Однажды (намного позже того, как я узнал, что его любимый цвет – синий, поскольку это самый короткий луч цветового спектра и самый изогнутый, способный глубже других проникать и в море, и в небо, отчего море и небо становятся синими; и что его любимое слово «серендипность» и он частенько без всякой видимой причины нашептывал его ей в ухо; и что они созданы друг для друга, как стало ясно с момента их первой встречи, когда он держал в руках «Tractus Philosophicus» некоего Людвига Виттген-как-там-его[37] и она тоже, – что за идиотизм полагаться на такое совпадение, коль скоро столкнулись они в зале философии одной и той же публичной библиотеки, где единственными, кто когда-либо слышал про эту латинскую заумь, была горстка унылых венских буквоедов, которым вечерами больше нечего делать, кроме как таскаться в эту читальню! – и что у него «греческая стопа», то есть второй палец длиннее большого пальца, но в остальном ничего греческого в нем не наблюдается), я собрался с духом и спросил, нет ли у нее при себе его фотографии.

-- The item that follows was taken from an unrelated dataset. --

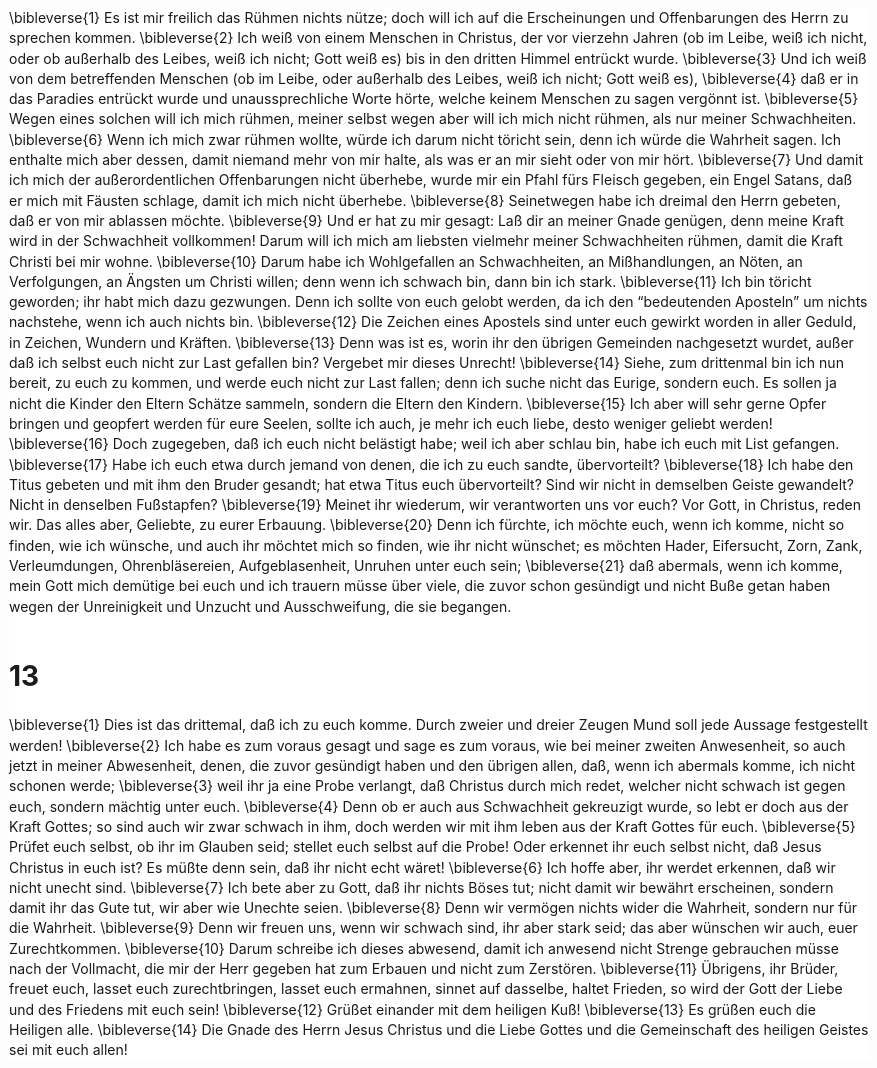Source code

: \bibleverse{1} Es ist mir freilich das Rühmen nichts nütze; doch will ich auf die Erscheinungen und Offenbarungen des Herrn zu sprechen kommen. \bibleverse{2} Ich weiß von einem Menschen in Christus, der vor vierzehn Jahren (ob im Leibe, weiß ich nicht, oder ob außerhalb des Leibes, weiß ich nicht; Gott weiß es) bis in den dritten Himmel entrückt wurde. \bibleverse{3} Und ich weiß von dem betreffenden Menschen (ob im Leibe, oder außerhalb des Leibes, weiß ich nicht; Gott weiß es), \bibleverse{4} daß er in das Paradies entrückt wurde und unaussprechliche Worte hörte, welche keinem Menschen zu sagen vergönnt ist. \bibleverse{5} Wegen eines solchen will ich mich rühmen, meiner selbst wegen aber will ich mich nicht rühmen, als nur meiner Schwachheiten. \bibleverse{6} Wenn ich mich zwar rühmen wollte, würde ich darum nicht töricht sein, denn ich würde die Wahrheit sagen. Ich enthalte mich aber dessen, damit niemand mehr von mir halte, als was er an mir sieht oder von mir hört. \bibleverse{7} Und damit ich mich der außerordentlichen Offenbarungen nicht überhebe, wurde mir ein Pfahl fürs Fleisch gegeben, ein Engel Satans, daß er mich mit Fäusten schlage, damit ich mich nicht überhebe. \bibleverse{8} Seinetwegen habe ich dreimal den Herrn gebeten, daß er von mir ablassen möchte. \bibleverse{9} Und er hat zu mir gesagt: Laß dir an meiner Gnade genügen, denn meine Kraft wird in der Schwachheit vollkommen! Darum will ich mich am liebsten vielmehr meiner Schwachheiten rühmen, damit die Kraft Christi bei mir wohne. \bibleverse{10} Darum habe ich Wohlgefallen an Schwachheiten, an Mißhandlungen, an Nöten, an Verfolgungen, an Ängsten um Christi willen; denn wenn ich schwach bin, dann bin ich stark. \bibleverse{11} Ich bin töricht geworden; ihr habt mich dazu gezwungen. Denn ich sollte von euch gelobt werden, da ich den “bedeutenden Aposteln” um nichts nachstehe, wenn ich auch nichts bin. \bibleverse{12} Die Zeichen eines Apostels sind unter euch gewirkt worden in aller Geduld, in Zeichen, Wundern und Kräften. \bibleverse{13} Denn was ist es, worin ihr den übrigen Gemeinden nachgesetzt wurdet, außer daß ich selbst euch nicht zur Last gefallen bin? Vergebet mir dieses Unrecht! \bibleverse{14} Siehe, zum drittenmal bin ich nun bereit, zu euch zu kommen, und werde euch nicht zur Last fallen; denn ich suche nicht das Eurige, sondern euch. Es sollen ja nicht die Kinder den Eltern Schätze sammeln, sondern die Eltern den Kindern. \bibleverse{15} Ich aber will sehr gerne Opfer bringen und geopfert werden für eure Seelen, sollte ich auch, je mehr ich euch liebe, desto weniger geliebt werden! \bibleverse{16} Doch zugegeben, daß ich euch nicht belästigt habe; weil ich aber schlau bin, habe ich euch mit List gefangen. \bibleverse{17} Habe ich euch etwa durch jemand von denen, die ich zu euch sandte, übervorteilt? \bibleverse{18} Ich habe den Titus gebeten und mit ihm den Bruder gesandt; hat etwa Titus euch übervorteilt? Sind wir nicht in demselben Geiste gewandelt? Nicht in denselben Fußstapfen? \bibleverse{19} Meinet ihr wiederum, wir verantworten uns vor euch? Vor Gott, in Christus, reden wir. Das alles aber, Geliebte, zu eurer Erbauung. \bibleverse{20} Denn ich fürchte, ich möchte euch, wenn ich komme, nicht so finden, wie ich wünsche, und auch ihr möchtet mich so finden, wie ihr nicht wünschet; es möchten Hader, Eifersucht, Zorn, Zank, Verleumdungen, Ohrenbläsereien, Aufgeblasenheit, Unruhen unter euch sein; \bibleverse{21} daß abermals, wenn ich komme, mein Gott mich demütige bei euch und ich trauern müsse über viele, die zuvor schon gesündigt und nicht Buße getan haben wegen der Unreinigkeit und Unzucht und Ausschweifung, die sie begangen. 

# 13 
\bibleverse{1} Dies ist das drittemal, daß ich zu euch komme. Durch zweier und dreier Zeugen Mund soll jede Aussage festgestellt werden! \bibleverse{2} Ich habe es zum voraus gesagt und sage es zum voraus, wie bei meiner zweiten Anwesenheit, so auch jetzt in meiner Abwesenheit, denen, die zuvor gesündigt haben und den übrigen allen, daß, wenn ich abermals komme, ich nicht schonen werde; \bibleverse{3} weil ihr ja eine Probe verlangt, daß Christus durch mich redet, welcher nicht schwach ist gegen euch, sondern mächtig unter euch. \bibleverse{4} Denn ob er auch aus Schwachheit gekreuzigt wurde, so lebt er doch aus der Kraft Gottes; so sind auch wir zwar schwach in ihm, doch werden wir mit ihm leben aus der Kraft Gottes für euch. \bibleverse{5} Prüfet euch selbst, ob ihr im Glauben seid; stellet euch selbst auf die Probe! Oder erkennet ihr euch selbst nicht, daß Jesus Christus in euch ist? Es müßte denn sein, daß ihr nicht echt wäret! \bibleverse{6} Ich hoffe aber, ihr werdet erkennen, daß wir nicht unecht sind. \bibleverse{7} Ich bete aber zu Gott, daß ihr nichts Böses tut; nicht damit wir bewährt erscheinen, sondern damit ihr das Gute tut, wir aber wie Unechte seien. \bibleverse{8} Denn wir vermögen nichts wider die Wahrheit, sondern nur für die Wahrheit. \bibleverse{9} Denn wir freuen uns, wenn wir schwach sind, ihr aber stark seid; das aber wünschen wir auch, euer Zurechtkommen. \bibleverse{10} Darum schreibe ich dieses abwesend, damit ich anwesend nicht Strenge gebrauchen müsse nach der Vollmacht, die mir der Herr gegeben hat zum Erbauen und nicht zum Zerstören. \bibleverse{11} Übrigens, ihr Brüder, freuet euch, lasset euch zurechtbringen, lasset euch ermahnen, sinnet auf dasselbe, haltet Frieden, so wird der Gott der Liebe und des Friedens mit euch sein! \bibleverse{12} Grüßet einander mit dem heiligen Kuß! \bibleverse{13} Es grüßen euch die Heiligen alle. \bibleverse{14} Die Gnade des Herrn Jesus Christus und die Liebe Gottes und die Gemeinschaft des heiligen Geistes sei mit euch allen!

И вот ведь какая странность. Из-за того, что при ней оказалась его фотография, хранимая в моем доме, в этом тайнике, у меня возникло ощущение предательства! Моя злость, убеждал я себя, была вызвана тем, что в этих стенах мне, так сказать, навязался еще один незваный еврейский гость. Она с гордостью показала мне своего мышонка-жениха с грязно-блондинистыми волосами и в уродских массивных очках. Если эти линзы увеличивали мелкий шрифт, то тем более они увеличивали его зенки – до размера бильярдных шаров! Мыслимо ли, чтобы у такого пучеглазого был такой отсутствующий вид? Да этот тип оказался еще страшней меня! И впрямь евреи тяготеют к уродству, это точно! У меня вертелось на языке, что я бы ни за что на свете не поменялся с ним внешностью. И конечно, злость вызывало еще то, что она превозносит этого жалкого хилятика.